TASK GOAL:
Please replace "Rounding" with "Precision" and write out everything from the line containing "Output key: every" down to the line containing "0.023409, -0.999725, 2.081358]]", leaving all else unchanged.

(Beginning of RECORDS SUPPLIED)

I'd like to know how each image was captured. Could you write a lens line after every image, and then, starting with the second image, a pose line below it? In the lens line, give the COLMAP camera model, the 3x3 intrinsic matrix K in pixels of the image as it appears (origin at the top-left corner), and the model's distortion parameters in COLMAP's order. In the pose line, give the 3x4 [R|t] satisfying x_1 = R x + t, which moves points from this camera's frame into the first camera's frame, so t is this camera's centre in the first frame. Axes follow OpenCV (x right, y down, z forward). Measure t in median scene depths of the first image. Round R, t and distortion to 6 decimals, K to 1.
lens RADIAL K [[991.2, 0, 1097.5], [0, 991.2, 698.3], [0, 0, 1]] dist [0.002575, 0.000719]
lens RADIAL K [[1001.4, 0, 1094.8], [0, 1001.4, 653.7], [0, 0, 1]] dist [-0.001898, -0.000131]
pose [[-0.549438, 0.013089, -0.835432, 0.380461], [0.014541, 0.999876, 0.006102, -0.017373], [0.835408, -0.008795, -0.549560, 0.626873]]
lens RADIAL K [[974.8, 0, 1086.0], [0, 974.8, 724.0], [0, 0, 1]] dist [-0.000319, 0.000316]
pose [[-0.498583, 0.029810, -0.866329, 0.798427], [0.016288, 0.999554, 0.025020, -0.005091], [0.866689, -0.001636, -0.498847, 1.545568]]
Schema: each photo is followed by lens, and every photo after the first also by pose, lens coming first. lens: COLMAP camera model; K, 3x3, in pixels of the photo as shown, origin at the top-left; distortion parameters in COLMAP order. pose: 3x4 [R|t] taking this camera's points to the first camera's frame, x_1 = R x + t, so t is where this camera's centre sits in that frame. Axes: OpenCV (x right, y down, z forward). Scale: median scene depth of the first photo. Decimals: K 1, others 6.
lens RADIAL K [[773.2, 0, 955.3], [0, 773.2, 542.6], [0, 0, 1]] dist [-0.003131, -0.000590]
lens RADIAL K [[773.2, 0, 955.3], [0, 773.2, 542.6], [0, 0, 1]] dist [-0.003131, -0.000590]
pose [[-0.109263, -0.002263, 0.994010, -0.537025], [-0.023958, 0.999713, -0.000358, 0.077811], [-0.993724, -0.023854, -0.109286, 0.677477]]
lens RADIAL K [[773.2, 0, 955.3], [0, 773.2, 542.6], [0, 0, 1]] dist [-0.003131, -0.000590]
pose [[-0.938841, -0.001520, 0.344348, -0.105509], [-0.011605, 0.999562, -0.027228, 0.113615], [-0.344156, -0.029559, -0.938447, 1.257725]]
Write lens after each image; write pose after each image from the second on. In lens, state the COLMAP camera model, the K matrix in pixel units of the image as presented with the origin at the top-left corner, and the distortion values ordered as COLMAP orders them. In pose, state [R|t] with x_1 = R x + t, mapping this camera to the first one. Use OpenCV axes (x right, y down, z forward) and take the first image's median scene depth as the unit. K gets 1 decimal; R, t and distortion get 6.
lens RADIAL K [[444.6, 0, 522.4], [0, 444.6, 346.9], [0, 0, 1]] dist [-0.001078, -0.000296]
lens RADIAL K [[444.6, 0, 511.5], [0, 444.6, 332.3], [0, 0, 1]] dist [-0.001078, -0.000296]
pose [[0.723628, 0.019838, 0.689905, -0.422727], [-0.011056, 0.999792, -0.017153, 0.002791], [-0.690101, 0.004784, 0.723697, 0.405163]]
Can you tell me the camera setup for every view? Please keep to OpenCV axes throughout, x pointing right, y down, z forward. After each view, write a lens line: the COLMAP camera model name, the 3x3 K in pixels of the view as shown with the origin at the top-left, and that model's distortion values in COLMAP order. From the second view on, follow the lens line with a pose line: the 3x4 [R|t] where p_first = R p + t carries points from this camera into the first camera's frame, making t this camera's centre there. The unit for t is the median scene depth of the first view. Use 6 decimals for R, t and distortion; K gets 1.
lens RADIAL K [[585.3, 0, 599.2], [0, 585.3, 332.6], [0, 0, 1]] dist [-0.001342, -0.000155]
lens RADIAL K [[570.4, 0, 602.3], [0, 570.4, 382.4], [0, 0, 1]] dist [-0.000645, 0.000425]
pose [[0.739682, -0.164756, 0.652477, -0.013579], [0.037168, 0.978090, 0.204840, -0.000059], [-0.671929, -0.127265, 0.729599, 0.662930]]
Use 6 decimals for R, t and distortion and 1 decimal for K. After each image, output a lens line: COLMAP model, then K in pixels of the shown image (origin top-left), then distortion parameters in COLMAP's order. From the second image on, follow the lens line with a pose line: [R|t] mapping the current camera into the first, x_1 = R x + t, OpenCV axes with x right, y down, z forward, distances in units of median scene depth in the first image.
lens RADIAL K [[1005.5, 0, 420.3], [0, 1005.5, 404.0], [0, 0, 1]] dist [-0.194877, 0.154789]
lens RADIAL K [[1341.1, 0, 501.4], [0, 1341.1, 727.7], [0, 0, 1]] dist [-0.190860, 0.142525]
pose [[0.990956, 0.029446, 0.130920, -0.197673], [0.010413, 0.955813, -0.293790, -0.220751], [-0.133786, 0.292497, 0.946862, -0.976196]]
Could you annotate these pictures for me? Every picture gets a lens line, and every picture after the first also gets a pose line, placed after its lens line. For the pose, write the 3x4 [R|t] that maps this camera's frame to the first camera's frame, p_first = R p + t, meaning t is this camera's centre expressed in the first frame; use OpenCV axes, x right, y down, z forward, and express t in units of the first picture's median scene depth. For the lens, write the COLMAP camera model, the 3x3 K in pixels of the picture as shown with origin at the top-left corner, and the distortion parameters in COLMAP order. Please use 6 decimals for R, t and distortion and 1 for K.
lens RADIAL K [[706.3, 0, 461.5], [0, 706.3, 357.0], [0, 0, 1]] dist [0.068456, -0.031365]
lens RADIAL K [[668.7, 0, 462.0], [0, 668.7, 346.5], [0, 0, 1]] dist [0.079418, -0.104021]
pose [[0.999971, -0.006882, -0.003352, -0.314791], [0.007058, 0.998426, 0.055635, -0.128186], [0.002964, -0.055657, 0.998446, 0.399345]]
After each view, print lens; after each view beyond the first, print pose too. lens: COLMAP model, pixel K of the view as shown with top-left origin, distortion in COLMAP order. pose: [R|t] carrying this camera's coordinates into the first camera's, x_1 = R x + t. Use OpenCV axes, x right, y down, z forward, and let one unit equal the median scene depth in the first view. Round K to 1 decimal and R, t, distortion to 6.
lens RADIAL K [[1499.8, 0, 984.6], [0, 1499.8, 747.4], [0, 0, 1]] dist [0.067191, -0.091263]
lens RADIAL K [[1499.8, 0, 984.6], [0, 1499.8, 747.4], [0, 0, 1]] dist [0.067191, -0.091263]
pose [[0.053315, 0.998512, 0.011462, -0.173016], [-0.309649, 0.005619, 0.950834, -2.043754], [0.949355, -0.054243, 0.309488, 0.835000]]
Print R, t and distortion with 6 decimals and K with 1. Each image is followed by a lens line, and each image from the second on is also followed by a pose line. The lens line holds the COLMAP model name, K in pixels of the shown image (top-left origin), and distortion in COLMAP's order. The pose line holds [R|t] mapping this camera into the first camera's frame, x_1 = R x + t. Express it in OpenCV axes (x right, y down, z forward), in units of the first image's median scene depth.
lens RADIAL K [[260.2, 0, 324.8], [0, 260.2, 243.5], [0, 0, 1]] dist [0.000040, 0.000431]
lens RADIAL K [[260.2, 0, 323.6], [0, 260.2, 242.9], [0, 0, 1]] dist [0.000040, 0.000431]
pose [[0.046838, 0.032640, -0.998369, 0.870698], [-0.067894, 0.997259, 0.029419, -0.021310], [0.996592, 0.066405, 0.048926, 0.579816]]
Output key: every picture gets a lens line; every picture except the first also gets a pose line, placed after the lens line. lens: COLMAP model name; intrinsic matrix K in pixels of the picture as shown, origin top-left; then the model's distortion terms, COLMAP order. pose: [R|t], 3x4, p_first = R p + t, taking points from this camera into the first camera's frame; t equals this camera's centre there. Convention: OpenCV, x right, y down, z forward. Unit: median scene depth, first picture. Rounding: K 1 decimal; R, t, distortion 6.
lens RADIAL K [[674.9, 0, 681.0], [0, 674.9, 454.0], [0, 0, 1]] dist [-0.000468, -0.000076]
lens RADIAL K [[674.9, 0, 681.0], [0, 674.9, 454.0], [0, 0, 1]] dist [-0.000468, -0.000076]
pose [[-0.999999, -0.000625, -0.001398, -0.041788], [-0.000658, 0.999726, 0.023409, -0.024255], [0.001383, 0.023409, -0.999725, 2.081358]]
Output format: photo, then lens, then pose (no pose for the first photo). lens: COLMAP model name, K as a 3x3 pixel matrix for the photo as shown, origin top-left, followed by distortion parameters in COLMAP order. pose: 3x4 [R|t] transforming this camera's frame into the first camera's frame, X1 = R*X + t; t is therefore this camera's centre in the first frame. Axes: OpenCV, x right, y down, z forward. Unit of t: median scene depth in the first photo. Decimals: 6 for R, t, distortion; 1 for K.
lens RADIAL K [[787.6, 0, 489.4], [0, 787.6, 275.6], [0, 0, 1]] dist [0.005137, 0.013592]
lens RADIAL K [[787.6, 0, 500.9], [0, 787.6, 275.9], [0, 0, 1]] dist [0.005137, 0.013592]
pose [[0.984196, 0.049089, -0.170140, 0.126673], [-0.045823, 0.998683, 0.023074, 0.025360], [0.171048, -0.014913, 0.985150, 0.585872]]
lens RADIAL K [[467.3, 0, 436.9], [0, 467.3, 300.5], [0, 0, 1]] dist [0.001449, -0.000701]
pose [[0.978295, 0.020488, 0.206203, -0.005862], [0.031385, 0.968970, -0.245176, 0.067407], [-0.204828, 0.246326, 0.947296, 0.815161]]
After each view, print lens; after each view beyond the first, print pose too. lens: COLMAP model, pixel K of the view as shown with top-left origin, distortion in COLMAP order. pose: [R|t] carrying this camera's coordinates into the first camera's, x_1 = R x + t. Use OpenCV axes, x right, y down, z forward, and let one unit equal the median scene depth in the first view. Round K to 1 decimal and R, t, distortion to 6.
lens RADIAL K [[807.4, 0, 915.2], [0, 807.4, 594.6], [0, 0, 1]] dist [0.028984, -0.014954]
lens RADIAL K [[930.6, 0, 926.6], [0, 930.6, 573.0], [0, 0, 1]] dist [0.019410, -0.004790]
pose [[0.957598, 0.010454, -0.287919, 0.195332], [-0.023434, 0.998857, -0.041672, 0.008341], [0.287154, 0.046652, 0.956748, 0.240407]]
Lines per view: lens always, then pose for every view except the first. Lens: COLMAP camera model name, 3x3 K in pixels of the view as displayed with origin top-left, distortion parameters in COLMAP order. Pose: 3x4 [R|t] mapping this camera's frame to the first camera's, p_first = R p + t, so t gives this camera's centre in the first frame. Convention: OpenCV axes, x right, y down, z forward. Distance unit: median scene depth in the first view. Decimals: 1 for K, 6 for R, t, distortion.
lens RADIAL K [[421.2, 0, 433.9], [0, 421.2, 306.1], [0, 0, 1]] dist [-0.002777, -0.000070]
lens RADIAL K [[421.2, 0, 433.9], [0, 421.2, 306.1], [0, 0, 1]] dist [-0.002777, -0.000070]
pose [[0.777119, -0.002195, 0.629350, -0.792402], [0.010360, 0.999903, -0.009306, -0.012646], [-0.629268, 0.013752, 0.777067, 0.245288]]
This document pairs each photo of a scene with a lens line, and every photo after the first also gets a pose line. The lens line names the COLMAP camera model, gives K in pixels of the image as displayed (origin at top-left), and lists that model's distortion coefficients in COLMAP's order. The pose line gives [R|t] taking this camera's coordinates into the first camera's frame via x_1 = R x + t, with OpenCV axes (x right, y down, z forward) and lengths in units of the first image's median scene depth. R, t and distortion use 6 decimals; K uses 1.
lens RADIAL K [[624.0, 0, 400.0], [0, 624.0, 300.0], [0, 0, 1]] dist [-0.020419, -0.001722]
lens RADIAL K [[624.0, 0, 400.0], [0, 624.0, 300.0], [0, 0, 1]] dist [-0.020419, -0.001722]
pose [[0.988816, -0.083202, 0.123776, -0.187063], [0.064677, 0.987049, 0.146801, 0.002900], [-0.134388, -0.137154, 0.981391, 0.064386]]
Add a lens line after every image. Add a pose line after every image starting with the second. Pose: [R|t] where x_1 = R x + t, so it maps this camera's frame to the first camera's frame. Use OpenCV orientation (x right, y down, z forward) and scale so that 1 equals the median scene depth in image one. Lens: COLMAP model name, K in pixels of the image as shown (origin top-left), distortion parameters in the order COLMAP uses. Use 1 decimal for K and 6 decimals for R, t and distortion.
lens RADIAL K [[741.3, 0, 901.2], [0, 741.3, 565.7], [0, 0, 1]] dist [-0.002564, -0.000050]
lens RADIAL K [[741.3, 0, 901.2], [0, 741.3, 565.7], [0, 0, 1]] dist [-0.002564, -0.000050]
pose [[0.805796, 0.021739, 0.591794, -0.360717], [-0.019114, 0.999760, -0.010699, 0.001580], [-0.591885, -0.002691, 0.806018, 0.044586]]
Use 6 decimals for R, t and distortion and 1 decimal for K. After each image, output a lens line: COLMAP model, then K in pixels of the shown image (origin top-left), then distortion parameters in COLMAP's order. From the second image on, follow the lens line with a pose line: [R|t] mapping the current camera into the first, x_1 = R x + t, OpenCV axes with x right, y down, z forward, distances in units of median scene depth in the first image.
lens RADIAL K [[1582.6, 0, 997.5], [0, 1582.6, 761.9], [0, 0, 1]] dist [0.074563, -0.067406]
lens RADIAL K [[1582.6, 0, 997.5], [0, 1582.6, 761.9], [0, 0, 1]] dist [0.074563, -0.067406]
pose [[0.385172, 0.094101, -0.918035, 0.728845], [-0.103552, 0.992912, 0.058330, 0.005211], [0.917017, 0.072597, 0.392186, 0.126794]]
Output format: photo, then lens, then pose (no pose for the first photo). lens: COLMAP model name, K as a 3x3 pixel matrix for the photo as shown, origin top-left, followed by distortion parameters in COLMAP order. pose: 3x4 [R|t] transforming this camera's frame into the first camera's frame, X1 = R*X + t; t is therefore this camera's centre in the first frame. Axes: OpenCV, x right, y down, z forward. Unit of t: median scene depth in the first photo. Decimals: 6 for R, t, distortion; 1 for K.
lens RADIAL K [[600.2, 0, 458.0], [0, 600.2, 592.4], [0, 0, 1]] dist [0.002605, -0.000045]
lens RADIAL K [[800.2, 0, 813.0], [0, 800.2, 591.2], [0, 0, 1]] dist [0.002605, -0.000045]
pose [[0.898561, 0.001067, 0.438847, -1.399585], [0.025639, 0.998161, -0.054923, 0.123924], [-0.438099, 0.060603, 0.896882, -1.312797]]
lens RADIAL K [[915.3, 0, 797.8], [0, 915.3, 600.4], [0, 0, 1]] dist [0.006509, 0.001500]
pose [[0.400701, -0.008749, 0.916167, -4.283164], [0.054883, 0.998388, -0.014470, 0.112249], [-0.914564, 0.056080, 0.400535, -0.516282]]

(End of RECORDS SUPPLIED)

RESPONSE BELOW:
Output key: every picture gets a lens line; every picture except the first also gets a pose line, placed after the lens line. lens: COLMAP model name; intrinsic matrix K in pixels of the picture as shown, origin top-left; then the model's distortion terms, COLMAP order. pose: [R|t], 3x4, p_first = R p + t, taking points from this camera into the first camera's frame; t equals this camera's centre there. Convention: OpenCV, x right, y down, z forward. Unit: median scene depth, first picture. Precision: K 1 decimal; R, t, distortion 6.
lens RADIAL K [[674.9, 0, 681.0], [0, 674.9, 454.0], [0, 0, 1]] dist [-0.000468, -0.000076]
lens RADIAL K [[674.9, 0, 681.0], [0, 674.9, 454.0], [0, 0, 1]] dist [-0.000468, -0.000076]
pose [[-0.999999, -0.000625, -0.001398, -0.041788], [-0.000658, 0.999726, 0.023409, -0.024255], [0.001383, 0.023409, -0.999725, 2.081358]]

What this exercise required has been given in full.